Colloids are nothing but microparticles present in a solution, which implies the particles are distributed uniformly. Crystals created from colloids are useful in an extensive range of applications like fuel cells, batteries, solar cells, sensors, and catalysts.
Researchers have looked for approaches to assemble these crystals into bigger structures with the help of bonding techniques that function in targeted directions. But this method seems to be exceedingly difficult.
A new strategy exploits the potential to make accurate regions with particular physical and chemical properties on the surface of the crystal particles. Researchers can use selective interactions between such regions on different particles to direct the crystal structure’s formation.
This strategy is considered to be a robust method for programming the assembly of particles with preferred properties and geometry. The strategy consists of numerous advantages. It prevents the requirement for expensive and complicated chemical surface engineering.

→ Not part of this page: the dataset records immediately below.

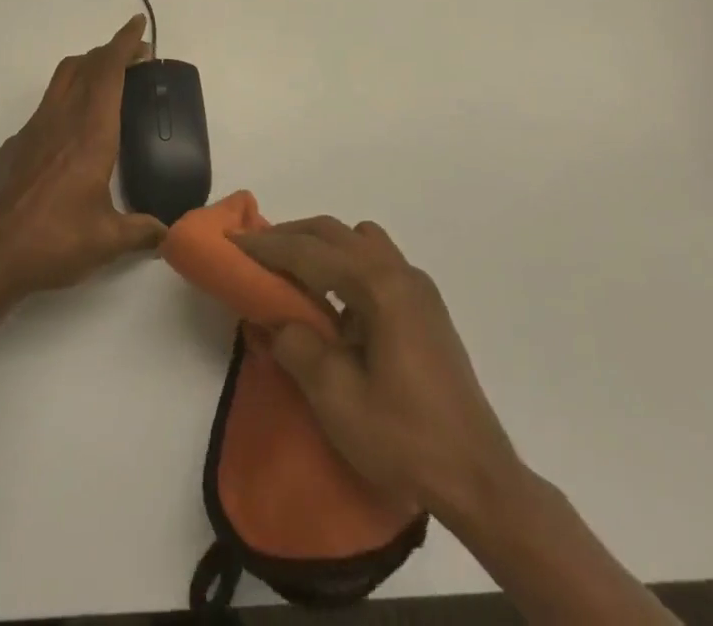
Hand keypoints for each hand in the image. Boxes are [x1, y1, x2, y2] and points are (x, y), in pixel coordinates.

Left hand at [0, 15, 168, 298]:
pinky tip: (72, 130)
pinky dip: (66, 97)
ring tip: (106, 81)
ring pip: (62, 79)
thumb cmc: (55, 240)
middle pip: (85, 65)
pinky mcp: (16, 144)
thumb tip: (166, 233)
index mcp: (91, 132)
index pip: (108, 72)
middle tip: (134, 56)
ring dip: (86, 68)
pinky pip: (47, 104)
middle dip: (110, 51)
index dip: (124, 43)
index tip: (137, 24)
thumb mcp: (107, 241)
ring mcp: (34, 128)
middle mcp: (62, 119)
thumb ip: (141, 231)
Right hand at [237, 218, 530, 524]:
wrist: (479, 478)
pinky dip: (346, 265)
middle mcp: (400, 273)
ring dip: (322, 247)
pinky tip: (337, 306)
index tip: (233, 242)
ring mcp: (417, 288)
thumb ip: (298, 347)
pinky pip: (376, 262)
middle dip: (291, 237)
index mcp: (379, 287)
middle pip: (334, 233)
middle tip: (255, 253)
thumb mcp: (337, 399)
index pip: (310, 252)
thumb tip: (275, 320)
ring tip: (295, 276)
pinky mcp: (426, 307)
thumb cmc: (405, 438)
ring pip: (358, 241)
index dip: (267, 245)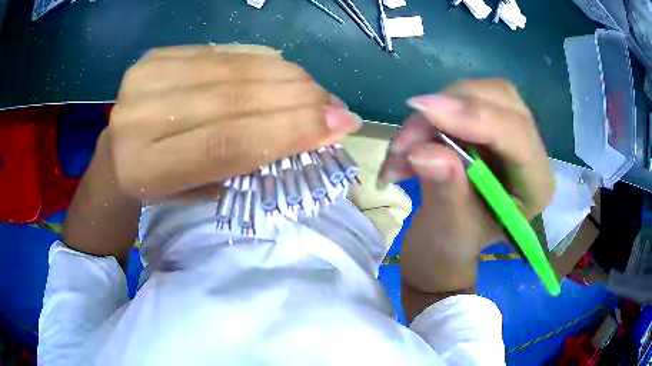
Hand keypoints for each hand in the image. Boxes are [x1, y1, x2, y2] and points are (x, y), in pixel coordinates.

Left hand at [107, 45, 360, 200]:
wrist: (115, 160)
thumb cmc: (158, 188)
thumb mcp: (197, 192)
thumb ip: (244, 162)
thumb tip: (308, 130)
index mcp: (145, 168)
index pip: (226, 143)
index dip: (288, 131)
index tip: (339, 125)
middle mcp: (138, 117)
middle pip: (231, 98)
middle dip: (296, 98)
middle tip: (336, 105)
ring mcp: (144, 78)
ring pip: (230, 68)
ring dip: (284, 76)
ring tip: (316, 90)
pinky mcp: (154, 57)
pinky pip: (219, 52)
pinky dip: (258, 60)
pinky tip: (284, 70)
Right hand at [380, 78, 554, 293]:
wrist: (443, 240)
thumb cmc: (452, 245)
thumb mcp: (450, 231)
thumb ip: (445, 192)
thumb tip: (423, 151)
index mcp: (535, 186)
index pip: (517, 134)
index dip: (474, 117)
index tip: (425, 111)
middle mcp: (529, 151)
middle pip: (499, 99)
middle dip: (449, 109)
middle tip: (406, 138)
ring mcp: (508, 131)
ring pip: (476, 92)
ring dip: (433, 113)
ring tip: (400, 150)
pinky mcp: (486, 122)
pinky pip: (458, 98)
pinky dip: (428, 117)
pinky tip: (408, 145)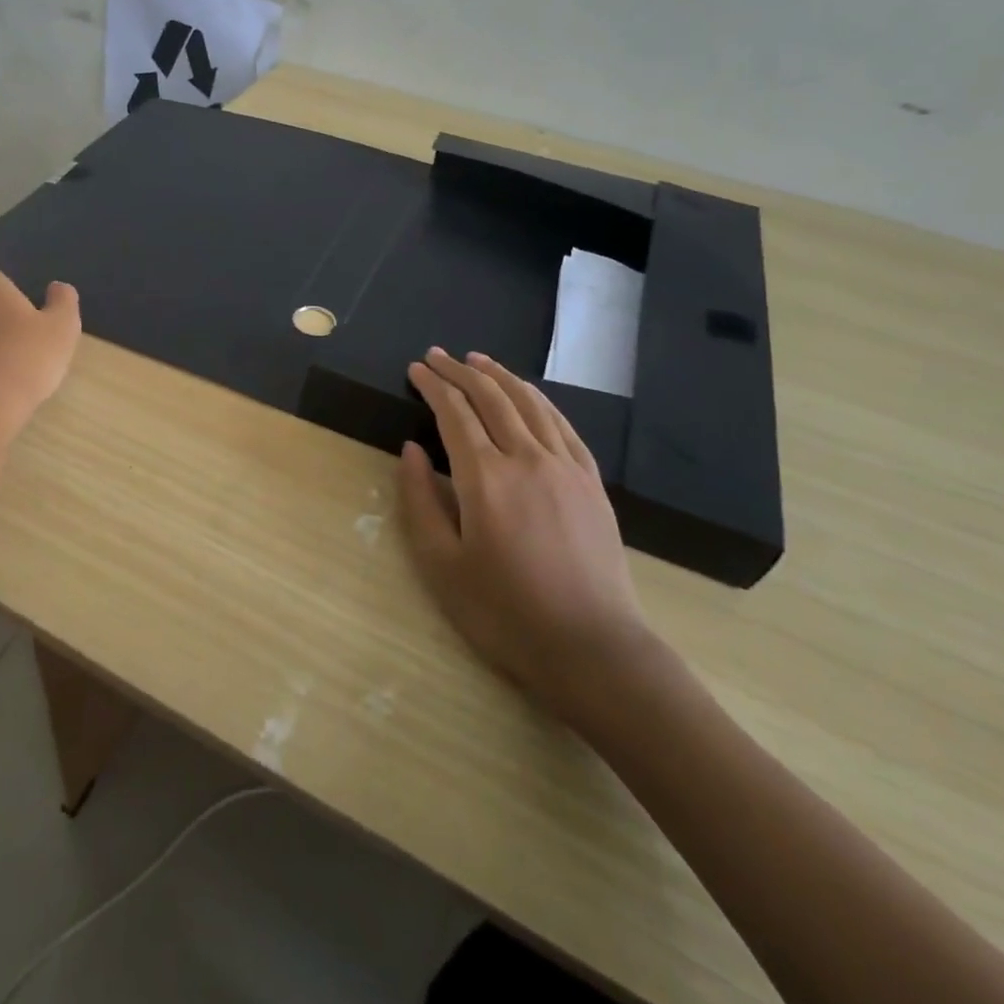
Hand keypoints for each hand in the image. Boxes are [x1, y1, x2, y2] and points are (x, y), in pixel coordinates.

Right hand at [399, 348, 654, 730]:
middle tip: (438, 355)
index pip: (454, 412)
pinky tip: (527, 395)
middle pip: (491, 397)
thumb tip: (411, 450)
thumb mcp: (442, 565)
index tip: (415, 369)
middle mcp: (526, 458)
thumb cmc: (505, 612)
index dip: (432, 385)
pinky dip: (538, 400)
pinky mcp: (591, 481)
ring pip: (529, 403)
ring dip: (499, 376)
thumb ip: (420, 500)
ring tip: (478, 360)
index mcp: (485, 478)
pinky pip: (562, 425)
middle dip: (460, 371)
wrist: (592, 647)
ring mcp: (565, 467)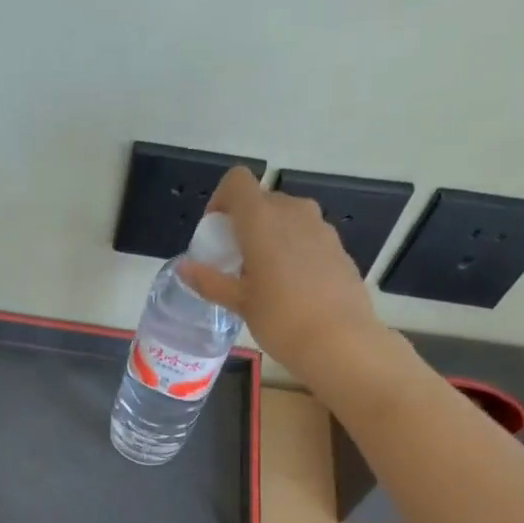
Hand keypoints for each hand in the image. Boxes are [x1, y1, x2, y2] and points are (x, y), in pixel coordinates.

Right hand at [180, 166, 384, 379]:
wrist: (340, 341)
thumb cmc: (280, 319)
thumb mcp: (239, 302)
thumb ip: (210, 280)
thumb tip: (184, 268)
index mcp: (262, 219)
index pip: (237, 181)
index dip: (221, 199)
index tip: (216, 232)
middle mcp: (293, 211)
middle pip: (262, 200)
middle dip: (244, 222)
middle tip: (234, 259)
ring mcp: (320, 227)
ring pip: (286, 216)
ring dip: (270, 234)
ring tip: (262, 273)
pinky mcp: (337, 246)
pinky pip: (307, 235)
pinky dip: (292, 248)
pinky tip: (291, 285)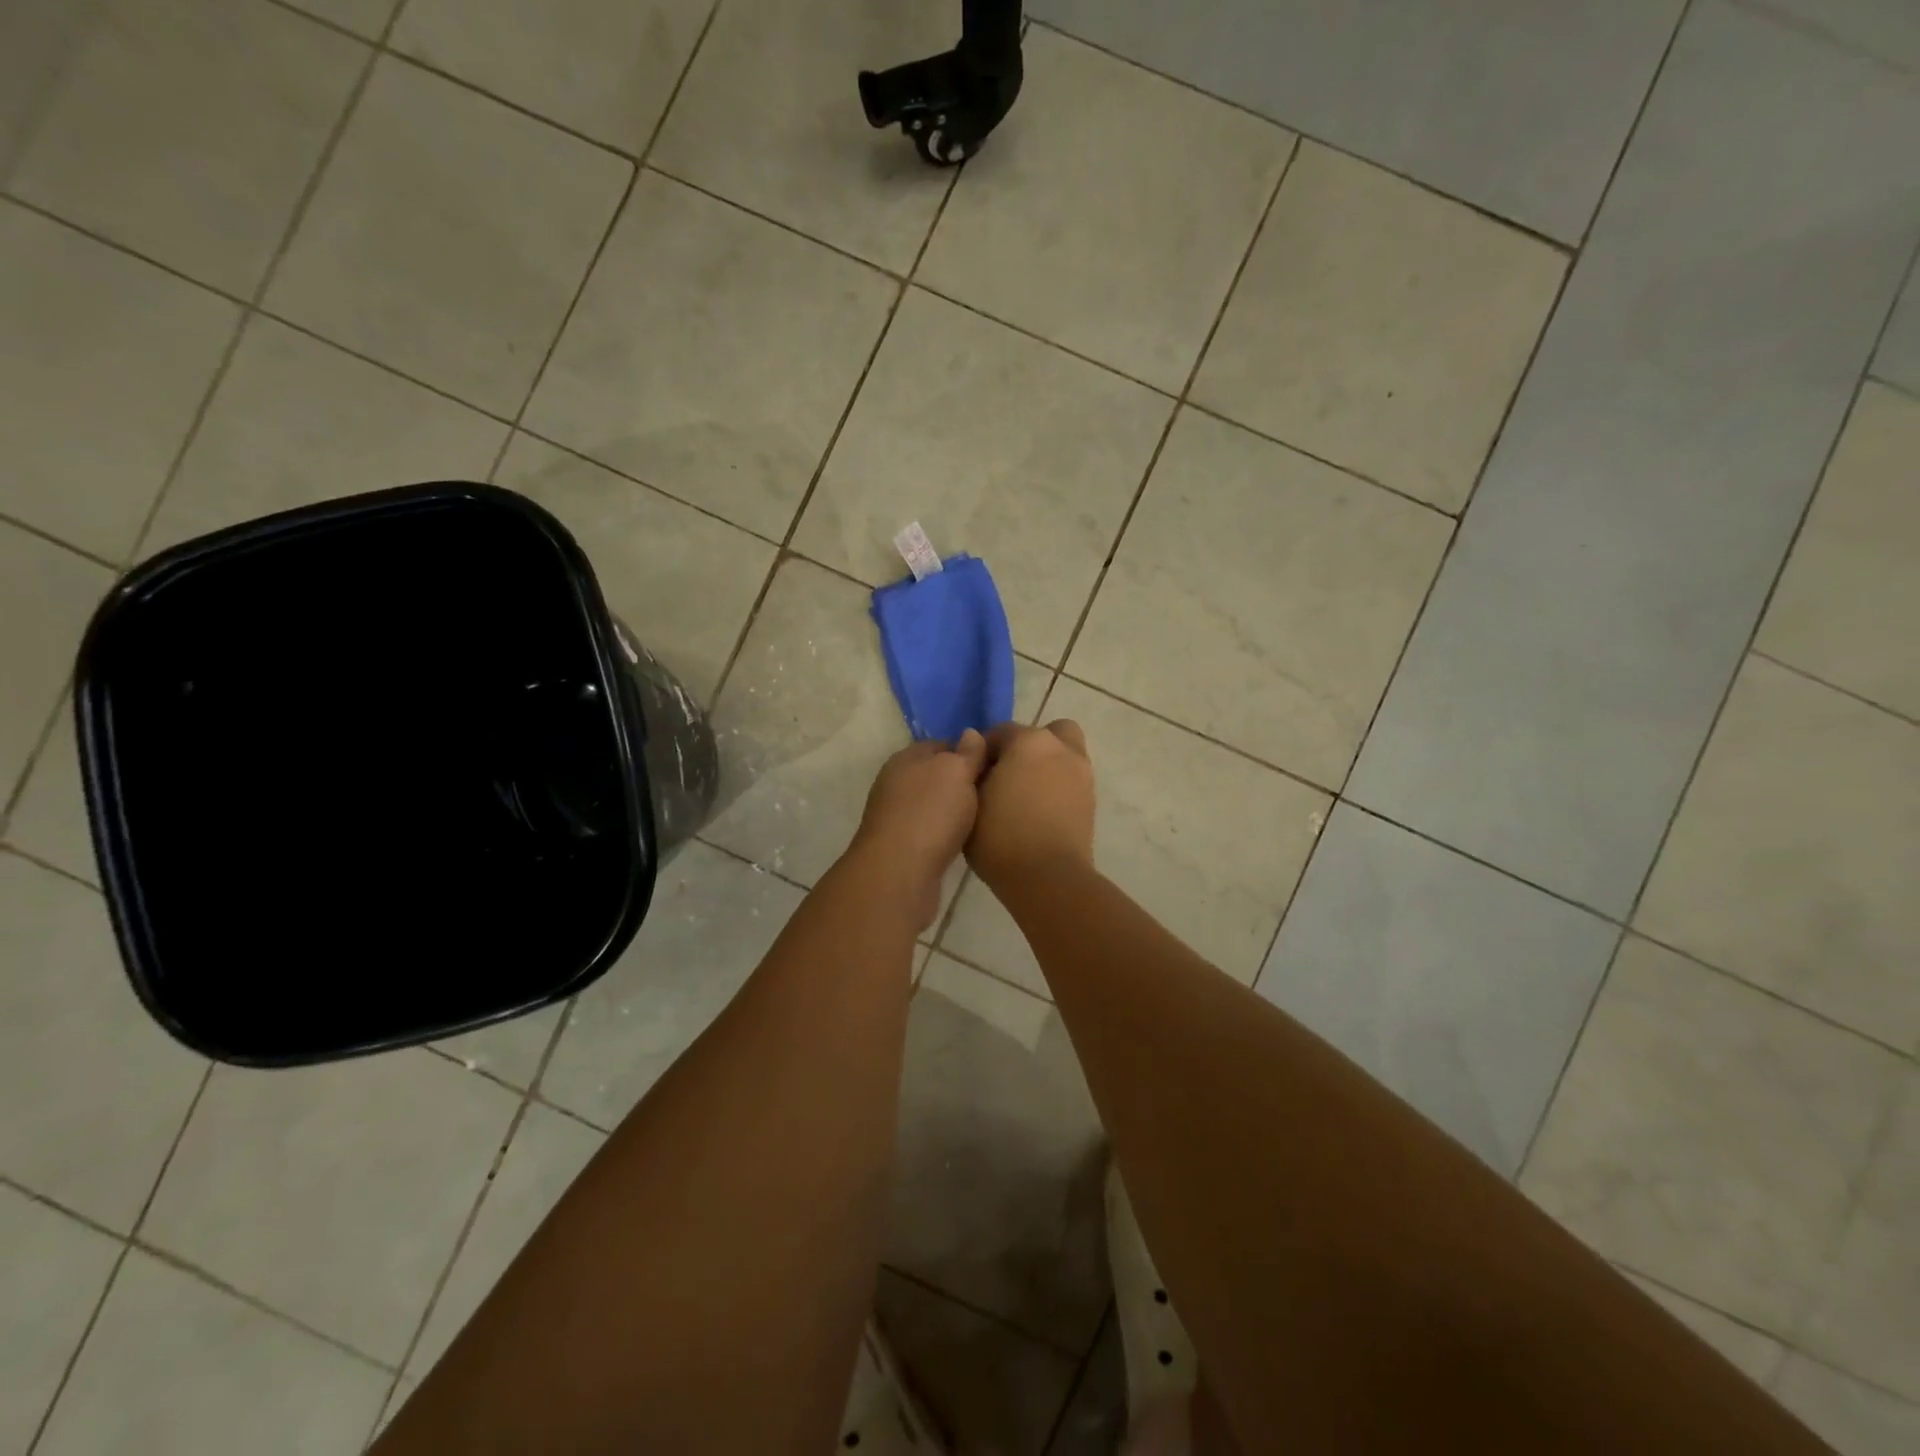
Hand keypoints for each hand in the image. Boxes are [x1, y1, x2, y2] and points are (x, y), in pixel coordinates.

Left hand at [849, 731, 989, 927]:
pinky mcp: (901, 847)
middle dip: (963, 783)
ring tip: (987, 817)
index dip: (970, 751)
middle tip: (996, 792)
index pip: (942, 744)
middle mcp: (896, 783)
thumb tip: (971, 733)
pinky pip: (931, 831)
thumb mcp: (956, 771)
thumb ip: (968, 752)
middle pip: (937, 775)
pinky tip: (966, 841)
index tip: (996, 764)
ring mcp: (896, 816)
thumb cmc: (930, 812)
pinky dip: (947, 834)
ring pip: (934, 805)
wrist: (899, 872)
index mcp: (906, 758)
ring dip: (956, 811)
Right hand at [968, 720, 1095, 892]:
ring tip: (1024, 795)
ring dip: (1045, 765)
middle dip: (1027, 746)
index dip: (984, 751)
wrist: (1048, 878)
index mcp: (1029, 742)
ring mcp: (1082, 773)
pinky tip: (1039, 811)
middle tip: (1008, 774)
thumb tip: (979, 761)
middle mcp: (1060, 748)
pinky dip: (1057, 786)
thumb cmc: (1001, 837)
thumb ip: (973, 772)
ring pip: (1063, 755)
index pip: (1001, 732)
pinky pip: (1071, 780)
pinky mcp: (1091, 800)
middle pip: (1045, 733)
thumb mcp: (970, 802)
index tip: (974, 773)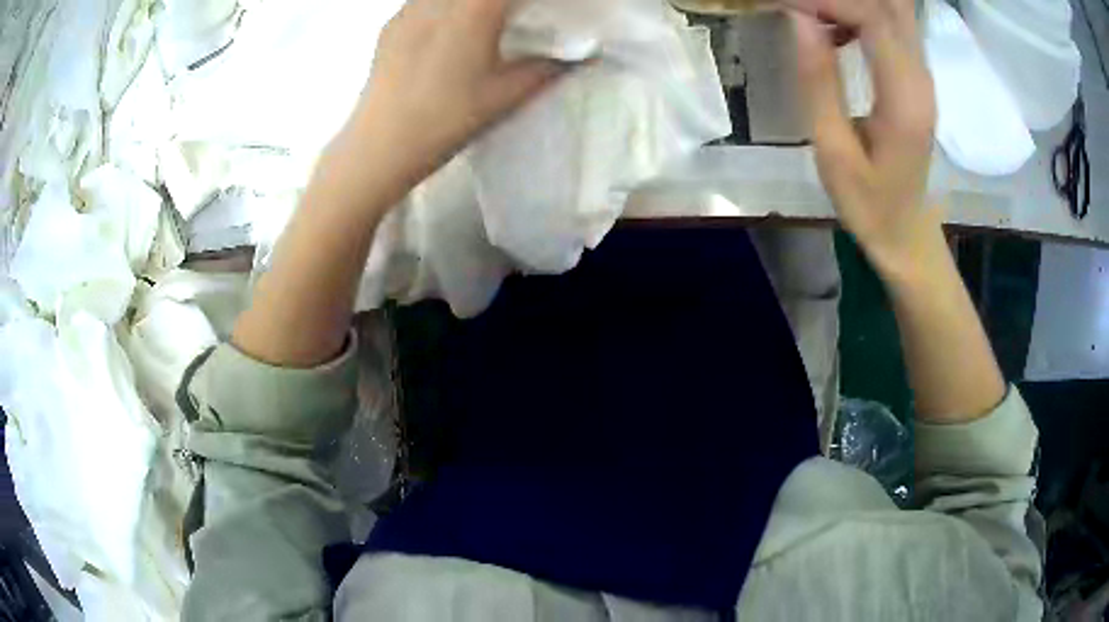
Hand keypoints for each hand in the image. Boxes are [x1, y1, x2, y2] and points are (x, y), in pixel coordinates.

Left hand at [345, 0, 565, 190]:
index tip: (542, 8)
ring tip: (484, 19)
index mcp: (474, 8)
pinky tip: (448, 28)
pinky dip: (446, 5)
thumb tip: (578, 58)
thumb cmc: (447, 119)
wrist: (381, 146)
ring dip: (473, 1)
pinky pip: (426, 0)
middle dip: (502, 1)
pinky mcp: (391, 24)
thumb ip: (547, 69)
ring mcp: (410, 8)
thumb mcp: (506, 95)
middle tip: (516, 13)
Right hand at [786, 0, 937, 274]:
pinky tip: (834, 30)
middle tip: (802, 8)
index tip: (788, 7)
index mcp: (905, 99)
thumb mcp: (834, 152)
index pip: (874, 19)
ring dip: (855, 5)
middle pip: (891, 5)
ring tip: (814, 16)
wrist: (908, 233)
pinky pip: (894, 25)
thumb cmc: (870, 204)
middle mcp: (921, 78)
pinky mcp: (918, 78)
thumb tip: (798, 19)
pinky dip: (862, 14)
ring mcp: (923, 76)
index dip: (829, 1)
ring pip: (895, 9)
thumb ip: (819, 82)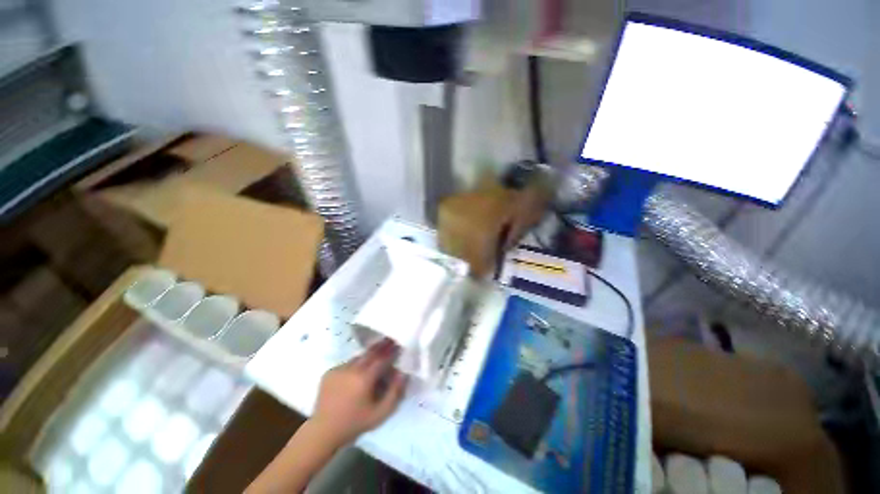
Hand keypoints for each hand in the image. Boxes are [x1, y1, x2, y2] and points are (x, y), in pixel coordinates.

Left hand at [311, 339, 407, 445]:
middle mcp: (351, 369)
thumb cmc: (355, 424)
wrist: (323, 432)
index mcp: (364, 378)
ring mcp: (339, 369)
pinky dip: (355, 365)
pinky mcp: (329, 372)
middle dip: (382, 346)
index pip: (382, 358)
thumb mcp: (380, 413)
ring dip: (368, 356)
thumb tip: (403, 373)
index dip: (392, 351)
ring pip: (359, 357)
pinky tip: (357, 373)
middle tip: (390, 342)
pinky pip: (347, 363)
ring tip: (375, 358)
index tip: (399, 346)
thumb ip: (395, 392)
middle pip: (370, 352)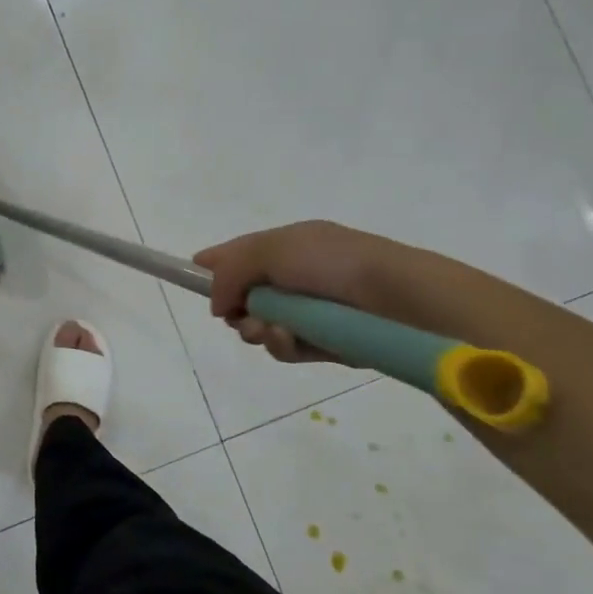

The strategy also helps build materials ranging from simple chains to membrane-like structures, and can readily tune the properties and structures of the materials without having to make a new material from scratch each time.
Generally, the formation of colloidal crystals occur from a mixture of big and small particles. Attractive forces between the bigger particles drive the small particles away. The bigger particles squeeze jointly into highly tight packings that ultimately result in crystal formation.
This process of squeezing has been impacted by the composition of the smaller particles. Researchers point out that it is theoretically possible to make use of such forces to optionally place non-spherical particles inside a crystal lattice by making surface patches.
But researchers were not aware of this until now. Scientists have come up with a process for constructing hybrid particles made of clear polymer regions. In this process, tuning the surface charges on the particles favors interactions between a few regions.
This enabled a particular region of one particle to selectively interact with the same region on neighboring particles. The scientists utilized these interactions along with particle shape and size to control the bonding angles amongst the particles and accordingly the structural properties and features of the subsequent crystals.
Using advanced microscopy and computational methods, the scientists noted the concurrent formation of crystals having various structures in real-time. Such interactions are reversible. This method possibly enables direct reconfiguration of crystal properties and shifting between crystal structures.
This work was financially supported by the Department of Energy Office of Science. Partial assistance for one of the scientists was offered by the Donors of the American Chemical Society Petroleum Research Fund. The Zeiss Merlin field emission SEM was obtained with the help of the National Science Foundation.
Mingzhu, L., et al. (2020) Tunable assembly of hybrid colloids induced by regioselective depletion. Nature Materials. doi.org/10.1038/s41563-020-0744-2.